- **Text for analysis**
The first step in solving a problem is to identify the problem as early as possible. Once the frauds are identified, the following possible solutions can be applied:
Advantages of the Invention: First and foremost, all the known fraudulent activities in the ATM can be detected and rectified. The invention/idea can also be extended to newer fraudulent activity by adding appropriate sensors. Secondly, the self-learning capability of the SentryWare enables the solution to learn/validate/relearn the ATM activity as the environment changes. This adaptive solution is a better solution compared to a static solution as static solutions will generate too many false positives and true negatives and are incorrigible. Interestingly, this out-of-band solution can detect a Jackpot malware in the ATM computer which probably was not detected by the antivirus software installed in the ATM.
Finally, a micro-controller/SentryWare based solution will enable the solution to be deployed as out of band deployment (as opposed to deploying a solution inside the ATM computer as another application which integrates with other ATM applications). This offers the following benefits: there is a chance that fraudsters can power down the system and/or disable the network and then commit the theft/fraud. A micro-controller can be powered independently on a Lithium-ion battery for a few hours. The micro-controllers can also be configured to communicate via pager technology (which is cheap on the bulk purchase). Thus, they can function independent of ATM power and network when needed. This allows SentryWare to continue detecting fraud during critical moments and take corrective actions if needed.

- **Things to do**
A – From the ATM fraud text, please copy the stretch from "The first step" through "in the ATM." word for word.
B – Answer these questions from the ATM fraud text, one per line:
(i) What can a micro-controller run on independently, and for how long?
(ii) What can be added to extend the invention to newer fraudulent activity?
(iii) What kind of malware can the out-of-band solution detect in the ATM computer?
C – The ATM fraud text says the self-learning capability of SentryWare enables the solution to perform certain actions on ATM activity. List all of those actions.

- **Supplied material**
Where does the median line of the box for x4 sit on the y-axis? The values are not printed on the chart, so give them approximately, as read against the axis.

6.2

- **Results of the tasks**
A –
The first step in solving a problem is to identify the problem as early as possible. Once the frauds are identified, the following possible solutions can be applied:
Advantages of the Invention: First and foremost, all the known fraudulent activities in the ATM can be detected and rectified. The invention/idea can also be extended to newer fraudulent activity by adding appropriate sensors. Secondly, the self-learning capability of the SentryWare enables the solution to learn/validate/relearn the ATM activity as the environment changes. This adaptive solution is a better solution compared to a static solution as static solutions will generate too many false positives and true negatives and are incorrigible. Interestingly, this out-of-band solution can detect a Jackpot malware in the ATM computer which probably was not detected by the antivirus software installed in the ATM.

B –
(i) A Lithium-ion battery, for a few hours.
(ii) Appropriate sensors.
(iii) A Jackpot malware.

C – learn, validate, relearn